Opinions differ about the desirability of internal party democracy.
Arguments for Internal Party Democracy
The logic that applies to the system of democracy should apply also, it is argued, to the internal affairs of the political party organizations themselves. The objective of democracy is that the people should have the right to choose. Through elections, they select and gain control over their political masters. Just as the citizens of a nation are entitled to cast ballots in elections, so
the citizens of a political party - the members - should be entitled to select and to reject their leaders, office-holders, and candidates for public office.
Germany is one country where the value of internal party democracy is taken for granted in the Basic Law of 1949. On the subject of political parties, this mandates that '[t]heir internal organization shall conform to democratic principles.' (Article 21, para. 1.)
Internal party democracy was a key demand of the Progressive Party reformers in the United States around the turn of the twentieth century. They complained that corrupt 'bosses' of 'political machines' in many cities and states dominated political party organizations. The bosses stayed in power because they had previously won elective office, or because they controlled a group of office-holders; the office-holders then awarded jobs, public contracts, and other material benefits to their cronies. By this corrupt means, a ruling clique kept a stranglehold over power within the party organization (usually a party organization in a city). The party supporters stood to gain petty favours if they remained obedient to their ward and city leaders, but they had no chance to obtain a say in the affairs of the party.
Following the chaos at the 1968 Presidential Nominating Convention of the Democrats in Chicago, the party determined once again to introduce reforms that would increase the powers of ordinary Democrats, and diminish powers of 'bosses' such as Mayor Richard J. Daley of Chicago.
Reformers have introduced devices such as the following to improve internal party democracy.
1. Political parties have been required to run their internal affairs in accordance with procedures set out in laws passed by state governments, and subject to review by the courts.
2. There is the primary election. Its purpose is to deny the party leaders and office-holders the power to select the party's nominees as candidates for elective office (for mayor, state governor, U.S. Congressman, etc.) The regulations vary in their details from state to state within the U.S.A. They enable each party's citizens (usually defined as voters who have registered themselves as party supporters) to vote in an internal party election to choose the nominee. See also Regulating Nominations in Majoritarian Systems.

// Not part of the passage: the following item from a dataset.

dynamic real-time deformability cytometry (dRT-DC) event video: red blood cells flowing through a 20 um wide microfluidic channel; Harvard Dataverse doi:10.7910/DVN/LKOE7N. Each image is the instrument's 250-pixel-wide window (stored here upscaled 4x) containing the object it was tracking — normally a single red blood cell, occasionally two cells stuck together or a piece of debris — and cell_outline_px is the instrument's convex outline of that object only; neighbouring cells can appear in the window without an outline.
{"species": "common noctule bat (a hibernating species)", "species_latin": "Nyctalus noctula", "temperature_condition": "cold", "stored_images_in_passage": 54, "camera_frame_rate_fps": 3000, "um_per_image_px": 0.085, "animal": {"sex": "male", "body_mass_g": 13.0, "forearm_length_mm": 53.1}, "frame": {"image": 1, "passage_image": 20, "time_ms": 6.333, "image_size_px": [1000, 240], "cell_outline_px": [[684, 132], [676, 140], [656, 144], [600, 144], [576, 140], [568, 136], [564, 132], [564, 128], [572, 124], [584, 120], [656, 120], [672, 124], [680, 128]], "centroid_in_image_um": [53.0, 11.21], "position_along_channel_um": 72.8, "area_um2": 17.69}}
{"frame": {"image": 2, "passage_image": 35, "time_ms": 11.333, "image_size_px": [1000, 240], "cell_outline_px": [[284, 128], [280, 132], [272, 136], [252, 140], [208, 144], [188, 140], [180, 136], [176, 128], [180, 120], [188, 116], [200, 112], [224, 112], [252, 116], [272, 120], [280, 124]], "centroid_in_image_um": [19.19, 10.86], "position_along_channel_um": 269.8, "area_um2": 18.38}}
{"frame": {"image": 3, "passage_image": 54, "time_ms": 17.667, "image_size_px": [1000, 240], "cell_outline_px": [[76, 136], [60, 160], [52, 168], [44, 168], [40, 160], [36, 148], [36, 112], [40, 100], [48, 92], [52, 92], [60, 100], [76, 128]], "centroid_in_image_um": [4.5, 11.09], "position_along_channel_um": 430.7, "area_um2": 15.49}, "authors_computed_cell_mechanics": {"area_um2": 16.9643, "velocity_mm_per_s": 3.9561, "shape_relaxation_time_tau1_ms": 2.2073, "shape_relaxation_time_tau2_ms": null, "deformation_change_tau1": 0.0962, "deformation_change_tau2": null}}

3. When it comes to the nomination of each party's candidate for a presidential election, the process is more complex, but also designed, since 1968, to allow ordinary party supporters to have a say. Delegates at a national convention nominate the candidate. A high proportion of these delegates are selected in their own states, either through a primary election, or through a set of local party meetings. These party meetings must be organized in a way to ensure that voters who are registered party supporters have due notice and are able to participate.
Arguments against Internal Party Democracy
There are two main arguments, one theoretical, the other practical.
First, it may reasonably be argued that the essential feature of democracy involves the choice between a number of political parties, and a variety of candidates. Provided the voter has this choice, the internal structure of each party is immaterial. If a voter does not like the way in which a party runs itself, he has the choice of voting for an alternative party. It is the threat
of electoral unpopularity that is the best guarantee against dictatorial and corrupt behaviour by party leaders.
A comparison with economics will illustrate this point. Provided the consumer has the choice between several different shops, or between the services of several different companies, it does not matter how each shop or each company organizes itself. Rather than demand that a company's directors are accountable to its consumers, those consumers - if they are dissatisfied - have the power to take their custom elsewhere. Profiteering and other abuses can flourish only when consumer choice is restricted.
Second, there are practical considerations that make internal party democracy difficult to attain and open to abuse. Whereas a relatively high proportion of eligible voters is likely to participate in general elections, only a small, atypically enthusiastic minority will take part in internal elections such as primaries. Experience shows that those who participate in primary elections are not representative of party supporters in general. They are more ideological and more extreme.
As with some previous and later entries, this one does not attempt to come down on one side or another of what is a complex and continuing debate.